The above is a summary, not a proposed statutory text. The above would be fleshed out in detail, including transparency obligations on pools that make offers to SMEs, but non-SMEs would simply be outside the scope of the entire regulation. No European presents to Big Tech, or to the automotive industry. Just a solution for SMEs.
As ip fray has noted on other occasions, there is no SME SEP crisis as far as litigation is concerned. It appears that SEP holders generally don’t care to sue SMEs, owing to litigation economics. Nevertheless ip fray does believe that SMEs are entitled to legal certainty. The fact that there is currently no such enforcement activity shows that there is no urgent need for legislative intervention. The EU can take its time and do a better job than otherwise. But it doesn’t mean that the SEP licensing system works for SMEs.
There can be situations in which a single SEP holder holds more than 25% of the patents declared essential to a given standard. But that will rarely be the case. In most cases, a pool will have to be formed, which means that the SEP Regulation would present a SEP holder with three practical choices concerning SMEs:
- Just don’t enforce against SMEs because it’s not worth it (current reality; pure economic pragmatism).
- Do enforce against SMEs in the EU if necessary, but only after joining a pool that has the critical mass, and subject to the procedures laid out in the SEP Regulation.
- Don’t join a pool, but do enforce against SMEs, just outside the EU. For instance, many EU SMEs export to jurisdictions like the UK and Switzerland, even if they may not all be susceptible to enforcement actions on other continents.
Any such pool would be optional from a licensing perspective. It’s always possible to enter into bilateral agreements. It’s just that if they can’t work it out and the SEP holder wants to go to court, it will (unless it has the critical mass all by itself) need a pool.
The regulation would have to clarify that the pool does not have to license non-SMEs. Beyond that, it would even be desirable to clarify that courts in the EU shall not pay any regard to SME-specific pool terms in cases involving non-SME licensees. This means a pool could even make a particularly attractive offer for SMEs without adversely affecting its licensors’ position in dealings with larger licensees. It can be made more affordable for SMEs, but he result must be the correct one, not a sandbagged royalty figure.

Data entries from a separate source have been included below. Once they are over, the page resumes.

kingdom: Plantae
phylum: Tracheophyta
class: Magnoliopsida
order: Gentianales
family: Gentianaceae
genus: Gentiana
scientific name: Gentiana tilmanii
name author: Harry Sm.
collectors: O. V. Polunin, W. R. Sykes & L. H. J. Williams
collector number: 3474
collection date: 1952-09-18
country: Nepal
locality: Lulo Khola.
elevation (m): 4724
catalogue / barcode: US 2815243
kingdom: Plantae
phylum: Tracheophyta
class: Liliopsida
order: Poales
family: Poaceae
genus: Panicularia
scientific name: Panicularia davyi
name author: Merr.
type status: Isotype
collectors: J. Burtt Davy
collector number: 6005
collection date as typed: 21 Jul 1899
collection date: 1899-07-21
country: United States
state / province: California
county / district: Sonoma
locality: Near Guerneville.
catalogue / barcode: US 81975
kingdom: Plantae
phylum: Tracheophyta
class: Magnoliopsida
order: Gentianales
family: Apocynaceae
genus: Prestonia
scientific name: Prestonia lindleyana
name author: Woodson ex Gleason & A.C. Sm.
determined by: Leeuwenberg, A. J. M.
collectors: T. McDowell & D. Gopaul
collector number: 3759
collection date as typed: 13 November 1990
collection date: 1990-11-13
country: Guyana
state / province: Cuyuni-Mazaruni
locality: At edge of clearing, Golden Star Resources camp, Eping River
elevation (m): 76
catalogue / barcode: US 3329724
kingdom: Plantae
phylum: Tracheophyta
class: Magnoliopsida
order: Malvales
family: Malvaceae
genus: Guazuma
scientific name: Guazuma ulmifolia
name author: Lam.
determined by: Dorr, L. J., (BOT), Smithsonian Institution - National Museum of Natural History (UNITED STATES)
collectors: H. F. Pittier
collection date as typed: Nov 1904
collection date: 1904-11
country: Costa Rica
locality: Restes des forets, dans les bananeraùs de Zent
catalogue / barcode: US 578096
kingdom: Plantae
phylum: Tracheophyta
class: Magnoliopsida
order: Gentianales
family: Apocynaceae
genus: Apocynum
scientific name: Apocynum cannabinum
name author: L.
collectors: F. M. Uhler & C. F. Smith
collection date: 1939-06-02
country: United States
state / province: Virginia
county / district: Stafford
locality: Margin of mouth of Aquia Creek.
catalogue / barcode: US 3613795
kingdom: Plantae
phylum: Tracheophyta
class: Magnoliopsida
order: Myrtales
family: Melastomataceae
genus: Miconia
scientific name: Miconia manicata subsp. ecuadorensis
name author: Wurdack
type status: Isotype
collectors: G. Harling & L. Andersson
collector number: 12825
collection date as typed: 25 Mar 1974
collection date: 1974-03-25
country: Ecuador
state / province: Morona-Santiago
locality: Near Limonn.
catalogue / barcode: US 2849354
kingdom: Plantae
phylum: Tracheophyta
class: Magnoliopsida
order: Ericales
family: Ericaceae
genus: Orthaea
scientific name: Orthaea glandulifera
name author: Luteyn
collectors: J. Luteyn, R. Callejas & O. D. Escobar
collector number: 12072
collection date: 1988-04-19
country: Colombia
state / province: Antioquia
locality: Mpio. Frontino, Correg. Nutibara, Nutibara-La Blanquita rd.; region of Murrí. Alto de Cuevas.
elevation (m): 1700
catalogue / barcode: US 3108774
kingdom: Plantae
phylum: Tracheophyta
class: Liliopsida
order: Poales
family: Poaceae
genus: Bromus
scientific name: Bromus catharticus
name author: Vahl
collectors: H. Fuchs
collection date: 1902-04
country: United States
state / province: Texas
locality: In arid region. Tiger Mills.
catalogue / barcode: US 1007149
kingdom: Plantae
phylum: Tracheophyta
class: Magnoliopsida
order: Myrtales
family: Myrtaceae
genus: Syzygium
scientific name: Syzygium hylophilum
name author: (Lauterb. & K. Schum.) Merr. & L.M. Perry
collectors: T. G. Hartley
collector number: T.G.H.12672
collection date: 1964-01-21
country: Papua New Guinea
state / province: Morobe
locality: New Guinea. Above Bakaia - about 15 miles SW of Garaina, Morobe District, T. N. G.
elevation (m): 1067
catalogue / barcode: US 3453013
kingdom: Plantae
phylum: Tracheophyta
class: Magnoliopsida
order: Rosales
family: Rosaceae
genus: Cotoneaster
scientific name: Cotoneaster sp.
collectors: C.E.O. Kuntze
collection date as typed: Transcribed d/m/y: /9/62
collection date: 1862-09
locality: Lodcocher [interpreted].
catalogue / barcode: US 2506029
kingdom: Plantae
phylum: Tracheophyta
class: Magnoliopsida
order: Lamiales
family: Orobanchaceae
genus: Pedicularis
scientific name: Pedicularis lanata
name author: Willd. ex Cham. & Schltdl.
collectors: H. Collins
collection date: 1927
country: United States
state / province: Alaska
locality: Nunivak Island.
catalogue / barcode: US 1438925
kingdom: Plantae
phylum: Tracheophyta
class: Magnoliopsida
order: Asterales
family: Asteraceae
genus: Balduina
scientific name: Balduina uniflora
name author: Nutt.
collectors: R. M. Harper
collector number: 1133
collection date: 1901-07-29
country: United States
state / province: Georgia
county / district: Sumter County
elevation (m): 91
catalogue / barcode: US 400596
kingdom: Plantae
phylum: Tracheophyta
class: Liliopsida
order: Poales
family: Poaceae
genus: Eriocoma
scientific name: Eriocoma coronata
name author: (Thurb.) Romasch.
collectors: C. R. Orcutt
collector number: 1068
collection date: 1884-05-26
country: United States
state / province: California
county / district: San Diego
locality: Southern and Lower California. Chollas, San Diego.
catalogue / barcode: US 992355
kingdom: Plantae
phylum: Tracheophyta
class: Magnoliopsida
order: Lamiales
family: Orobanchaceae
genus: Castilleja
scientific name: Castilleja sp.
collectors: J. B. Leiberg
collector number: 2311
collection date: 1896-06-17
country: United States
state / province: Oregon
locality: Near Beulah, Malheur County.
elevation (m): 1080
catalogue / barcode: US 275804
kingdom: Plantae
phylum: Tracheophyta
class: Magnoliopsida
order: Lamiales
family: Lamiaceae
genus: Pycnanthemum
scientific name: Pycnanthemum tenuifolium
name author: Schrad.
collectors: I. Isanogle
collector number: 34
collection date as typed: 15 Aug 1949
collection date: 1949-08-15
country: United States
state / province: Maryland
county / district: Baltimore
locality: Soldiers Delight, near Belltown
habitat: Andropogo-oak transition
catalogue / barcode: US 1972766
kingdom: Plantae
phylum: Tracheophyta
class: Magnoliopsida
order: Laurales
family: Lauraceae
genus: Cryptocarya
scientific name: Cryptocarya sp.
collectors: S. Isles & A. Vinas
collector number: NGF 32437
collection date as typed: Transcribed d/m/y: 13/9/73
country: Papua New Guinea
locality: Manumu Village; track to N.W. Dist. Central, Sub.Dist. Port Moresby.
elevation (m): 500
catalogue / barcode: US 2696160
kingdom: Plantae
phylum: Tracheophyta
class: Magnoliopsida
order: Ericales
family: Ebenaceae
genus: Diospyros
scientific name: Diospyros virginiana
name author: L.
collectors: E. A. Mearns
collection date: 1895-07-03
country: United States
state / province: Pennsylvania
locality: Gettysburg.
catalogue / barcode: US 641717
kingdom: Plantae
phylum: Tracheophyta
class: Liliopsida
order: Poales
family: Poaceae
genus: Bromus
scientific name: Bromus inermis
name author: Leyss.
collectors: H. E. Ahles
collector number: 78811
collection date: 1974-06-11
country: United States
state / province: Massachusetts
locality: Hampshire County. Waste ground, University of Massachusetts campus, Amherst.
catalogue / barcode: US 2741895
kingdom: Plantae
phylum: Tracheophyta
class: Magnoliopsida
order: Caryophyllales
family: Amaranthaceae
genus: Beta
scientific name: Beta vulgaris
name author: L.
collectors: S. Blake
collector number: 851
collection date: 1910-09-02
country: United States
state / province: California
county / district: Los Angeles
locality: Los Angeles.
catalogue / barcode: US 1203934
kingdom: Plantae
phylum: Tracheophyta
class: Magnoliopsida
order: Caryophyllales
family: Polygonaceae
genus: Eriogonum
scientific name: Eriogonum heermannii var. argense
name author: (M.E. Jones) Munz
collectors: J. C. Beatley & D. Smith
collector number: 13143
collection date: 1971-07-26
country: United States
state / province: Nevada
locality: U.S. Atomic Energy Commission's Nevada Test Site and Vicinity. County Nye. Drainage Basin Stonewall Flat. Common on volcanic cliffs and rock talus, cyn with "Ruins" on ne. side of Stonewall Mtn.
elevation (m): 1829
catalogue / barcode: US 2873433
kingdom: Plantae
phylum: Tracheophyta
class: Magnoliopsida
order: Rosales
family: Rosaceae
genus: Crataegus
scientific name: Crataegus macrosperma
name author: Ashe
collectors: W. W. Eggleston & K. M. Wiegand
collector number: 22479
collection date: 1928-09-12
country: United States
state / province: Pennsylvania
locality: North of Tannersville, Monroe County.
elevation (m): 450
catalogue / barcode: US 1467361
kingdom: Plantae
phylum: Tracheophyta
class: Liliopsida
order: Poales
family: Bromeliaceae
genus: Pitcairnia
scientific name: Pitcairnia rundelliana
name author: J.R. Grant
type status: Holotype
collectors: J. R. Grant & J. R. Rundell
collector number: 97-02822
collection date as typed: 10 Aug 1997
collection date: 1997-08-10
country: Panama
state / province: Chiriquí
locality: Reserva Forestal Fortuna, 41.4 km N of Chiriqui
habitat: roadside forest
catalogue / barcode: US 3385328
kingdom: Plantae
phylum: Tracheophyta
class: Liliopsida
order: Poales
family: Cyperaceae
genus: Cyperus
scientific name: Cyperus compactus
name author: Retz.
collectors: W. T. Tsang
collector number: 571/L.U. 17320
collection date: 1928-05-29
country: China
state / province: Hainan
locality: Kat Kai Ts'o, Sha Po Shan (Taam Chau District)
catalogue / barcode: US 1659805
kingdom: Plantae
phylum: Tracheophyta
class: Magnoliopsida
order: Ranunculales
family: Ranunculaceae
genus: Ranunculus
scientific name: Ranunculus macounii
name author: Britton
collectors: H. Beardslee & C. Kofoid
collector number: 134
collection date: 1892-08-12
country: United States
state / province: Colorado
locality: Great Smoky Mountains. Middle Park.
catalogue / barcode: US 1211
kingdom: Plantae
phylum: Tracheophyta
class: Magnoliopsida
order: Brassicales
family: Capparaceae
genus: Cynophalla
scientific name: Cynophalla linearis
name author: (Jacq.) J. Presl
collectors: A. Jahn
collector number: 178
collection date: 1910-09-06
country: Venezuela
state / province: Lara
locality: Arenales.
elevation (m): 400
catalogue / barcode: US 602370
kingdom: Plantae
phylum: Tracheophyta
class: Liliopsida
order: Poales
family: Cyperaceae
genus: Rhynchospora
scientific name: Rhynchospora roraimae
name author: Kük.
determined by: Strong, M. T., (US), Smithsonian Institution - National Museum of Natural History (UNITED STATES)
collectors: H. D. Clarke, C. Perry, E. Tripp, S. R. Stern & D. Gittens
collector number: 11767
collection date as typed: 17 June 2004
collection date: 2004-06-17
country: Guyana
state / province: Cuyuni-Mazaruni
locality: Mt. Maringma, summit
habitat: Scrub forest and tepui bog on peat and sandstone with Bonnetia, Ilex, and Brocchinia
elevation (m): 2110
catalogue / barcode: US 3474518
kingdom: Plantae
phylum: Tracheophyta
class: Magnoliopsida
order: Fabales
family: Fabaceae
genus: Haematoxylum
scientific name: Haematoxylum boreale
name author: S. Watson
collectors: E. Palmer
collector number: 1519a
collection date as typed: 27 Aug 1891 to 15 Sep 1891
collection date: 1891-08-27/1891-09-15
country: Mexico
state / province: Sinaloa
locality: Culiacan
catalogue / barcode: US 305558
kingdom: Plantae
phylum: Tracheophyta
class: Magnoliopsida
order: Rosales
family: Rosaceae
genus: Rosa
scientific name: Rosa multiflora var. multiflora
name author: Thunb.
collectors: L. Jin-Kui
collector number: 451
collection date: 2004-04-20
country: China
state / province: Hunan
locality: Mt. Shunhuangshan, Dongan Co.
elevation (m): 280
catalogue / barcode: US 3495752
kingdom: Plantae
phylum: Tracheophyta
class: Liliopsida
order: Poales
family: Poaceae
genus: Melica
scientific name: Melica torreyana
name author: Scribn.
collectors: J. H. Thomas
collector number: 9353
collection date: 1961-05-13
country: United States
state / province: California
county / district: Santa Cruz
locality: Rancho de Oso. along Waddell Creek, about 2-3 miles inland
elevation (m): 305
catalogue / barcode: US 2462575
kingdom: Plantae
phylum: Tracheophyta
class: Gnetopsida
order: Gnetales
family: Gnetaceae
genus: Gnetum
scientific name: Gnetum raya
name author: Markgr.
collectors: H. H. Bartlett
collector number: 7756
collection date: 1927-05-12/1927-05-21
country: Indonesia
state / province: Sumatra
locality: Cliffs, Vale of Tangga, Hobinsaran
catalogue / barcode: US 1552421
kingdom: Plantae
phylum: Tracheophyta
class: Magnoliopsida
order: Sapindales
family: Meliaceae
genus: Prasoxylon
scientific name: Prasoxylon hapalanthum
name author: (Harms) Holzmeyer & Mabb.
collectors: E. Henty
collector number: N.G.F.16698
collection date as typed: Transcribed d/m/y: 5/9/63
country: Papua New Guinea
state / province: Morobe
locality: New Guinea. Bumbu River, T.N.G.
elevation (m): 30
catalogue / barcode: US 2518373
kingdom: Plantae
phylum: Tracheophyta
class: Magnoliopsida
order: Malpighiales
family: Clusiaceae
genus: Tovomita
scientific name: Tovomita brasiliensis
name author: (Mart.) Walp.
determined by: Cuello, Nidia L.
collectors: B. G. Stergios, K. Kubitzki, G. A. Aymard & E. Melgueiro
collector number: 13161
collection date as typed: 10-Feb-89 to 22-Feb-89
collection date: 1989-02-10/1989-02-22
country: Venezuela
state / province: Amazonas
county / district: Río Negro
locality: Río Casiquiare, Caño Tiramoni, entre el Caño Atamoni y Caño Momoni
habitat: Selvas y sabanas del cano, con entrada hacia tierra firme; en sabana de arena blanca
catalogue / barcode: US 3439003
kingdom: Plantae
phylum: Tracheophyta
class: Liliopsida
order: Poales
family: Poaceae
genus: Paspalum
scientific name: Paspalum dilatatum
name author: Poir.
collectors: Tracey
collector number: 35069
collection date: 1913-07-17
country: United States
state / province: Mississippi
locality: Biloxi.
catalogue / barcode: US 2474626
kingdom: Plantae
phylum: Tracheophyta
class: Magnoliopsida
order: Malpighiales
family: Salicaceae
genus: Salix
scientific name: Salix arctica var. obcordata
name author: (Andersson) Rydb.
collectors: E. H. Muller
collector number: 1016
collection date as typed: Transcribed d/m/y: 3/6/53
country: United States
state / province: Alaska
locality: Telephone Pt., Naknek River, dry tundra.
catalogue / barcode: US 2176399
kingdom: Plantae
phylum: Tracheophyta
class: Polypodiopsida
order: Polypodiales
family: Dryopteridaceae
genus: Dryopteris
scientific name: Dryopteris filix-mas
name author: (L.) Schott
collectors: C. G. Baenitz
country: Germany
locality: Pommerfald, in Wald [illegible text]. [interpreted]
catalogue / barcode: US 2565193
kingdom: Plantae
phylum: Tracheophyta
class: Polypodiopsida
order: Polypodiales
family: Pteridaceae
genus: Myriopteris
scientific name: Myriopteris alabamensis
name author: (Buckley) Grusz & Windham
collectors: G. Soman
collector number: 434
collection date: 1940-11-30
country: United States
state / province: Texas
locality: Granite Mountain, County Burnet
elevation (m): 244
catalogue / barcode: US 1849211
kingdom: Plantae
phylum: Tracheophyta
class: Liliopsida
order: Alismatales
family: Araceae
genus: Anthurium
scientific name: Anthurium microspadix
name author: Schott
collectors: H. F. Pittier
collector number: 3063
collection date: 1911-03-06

The FRAND determination process would have to be better than the current one, making it even easier for SMEs to defend themselves against supra-FRAND demands while also ensuring that those investing in standards-related innovation get paid.
SMEs would even benefit from a Licensing Negotiation Group (LNG) block exemption as a result of the regulation or a parallel EU Horizontal Block Exemption Regulation. If larger companies form LNGs, there will often be serious cartel issues (January 30, 2024 ip fray article). If, however, the purpose is to make it more affordable for SMEs to defend themselves against supra-FRAND demands, then they should be given legal certainty. In most cases they won’t meet the market-share threshold for an illegal cartel anyway.
Mathematically, the threshold for the critical mass allows up to three pools (or a mix of pools and very large patent holders) per standard. In practice, it’s more likely going to be one or two.
There’s a lot more that could be said about this. The purpose of this proposal is just to show that the EU could do something for SMEs without harming EU innovators that are active in certain fields of technology. There would be no proportionality issues anywhere. Right now, SMEs are largely unlicensed and SEP holders don’t sue them. The objective should be more license deals because that means legal certainty for SMEs and incremental income for SEP holders.
Depending on how stakeholders on both sides of the debate react to this proposal, ip fray stands ready to elaborate on this further, to comment on insightful feedback and to discuss any interesting ideas, always provided that it’s an SME-only solution that will not impact license deals with, and enforcement against, larger companies.